A compelling age-gap drama.

I'm a big fan of age-gap noona romances, so I was excited to watch this drama. After now completing it, I would say that I found it an enjoyable but flawed drama. In my judgement, it deserves a higher MDL score than what it currently has (7.8), but it certainly isn't the masterpiece that some reviewers suggest that it is.
I found the story to be quite compelling and I really wanted to know where it was heading. I found the character of Ogawa Manami to be entirely believable, but the character of Takamori Taiga less so. Some of the support characters were just walking stereotypes - especially Manami's father (the evil mysoginistic psychologically abusive parent) and her fiancé (the cheating manipulative scheming controlling partner). The later transitions of these two characters from pieces of shit to supportive, upstanding citizens was far too sudden and consequently not really believable. Also, neither of them "earned" their redemptions - they just decided to stop being evil. For some reason, writers struggle to write compelling and emotionally rewarding redemption arcs for characters, which is a shame.
The production was generally of a high standard, but the editing was weird.
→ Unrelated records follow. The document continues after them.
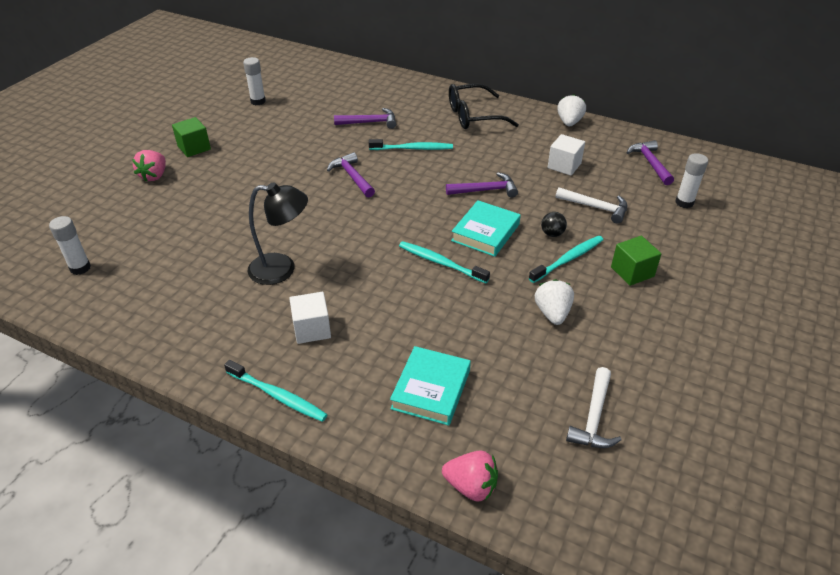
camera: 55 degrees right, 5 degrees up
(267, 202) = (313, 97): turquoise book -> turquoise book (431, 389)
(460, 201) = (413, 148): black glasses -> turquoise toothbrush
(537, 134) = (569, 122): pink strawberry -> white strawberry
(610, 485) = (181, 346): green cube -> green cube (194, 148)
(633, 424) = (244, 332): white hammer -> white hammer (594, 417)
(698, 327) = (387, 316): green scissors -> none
At times it seemed like random scenes were just shown one after the other, separated by an annoyingly long blackscreen trying to soften the jarring caused by the editing decisions.
One thing that Japanese dramas often get wrong in my opinion is the balance between angst and feel good moments, and this drama suffered from that imbalance. Too much angst, and too few happy, feel-good moments for my taste.
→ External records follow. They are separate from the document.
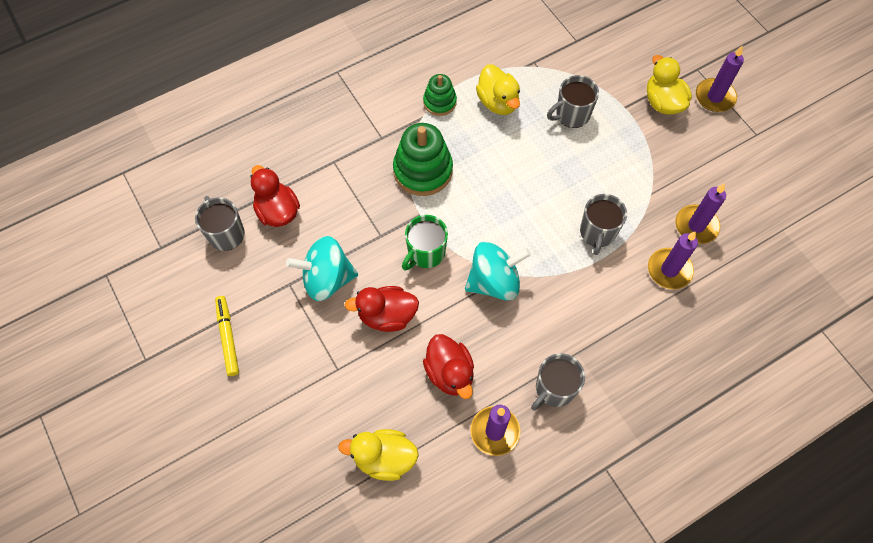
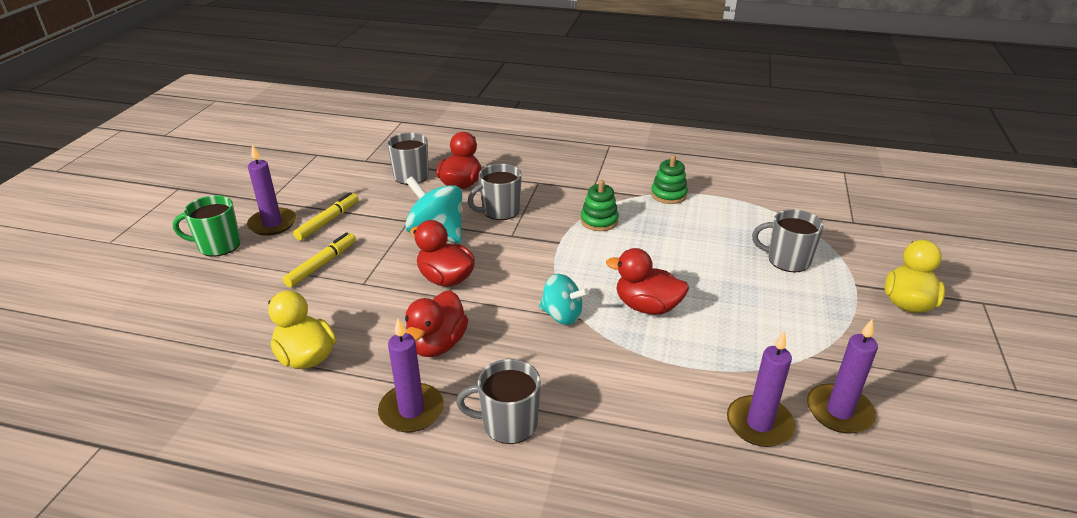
camera: 45 degrees right, 30 degrees down
(285, 380) = (322, 264): none -> yellow marker
(423, 170) = (599, 221): green stacking toy -> green stacking toy, size x0.59
(425, 253) = (530, 264): green mug -> green mug (218, 245)
(494, 281) = (562, 315): turquoise spinning top -> turquoise spinning top, size x0.67
(498, 102) = (721, 219): yellow duck -> none
(533, 229) = (647, 307): none -> red duck
(597, 233) = (710, 347): grey mug -> grey mug (499, 211)
(714, 97) = (984, 332): purple candle -> purple candle (272, 224)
The ending was much less satisying that it could have been. It seemed rushed, and it was disappointing that the writers chose to have Taiga regress so much after we watched such character growth from him. After watching him physically throw Manami out of his room, my advice to her is to leave him. He's immature and volatile. He's also indifferent to her feelings, something that she should be warey of after seeing her sexist father belittle and ignore her mother for years. I love Noona romances, but I NEED the younger male to have (or develop) the maturity to deserve to be with the older woman. In my judgement, Taiga didn't do this and unless he grows up a LOT and quickly, their relationship has little chance of lasting.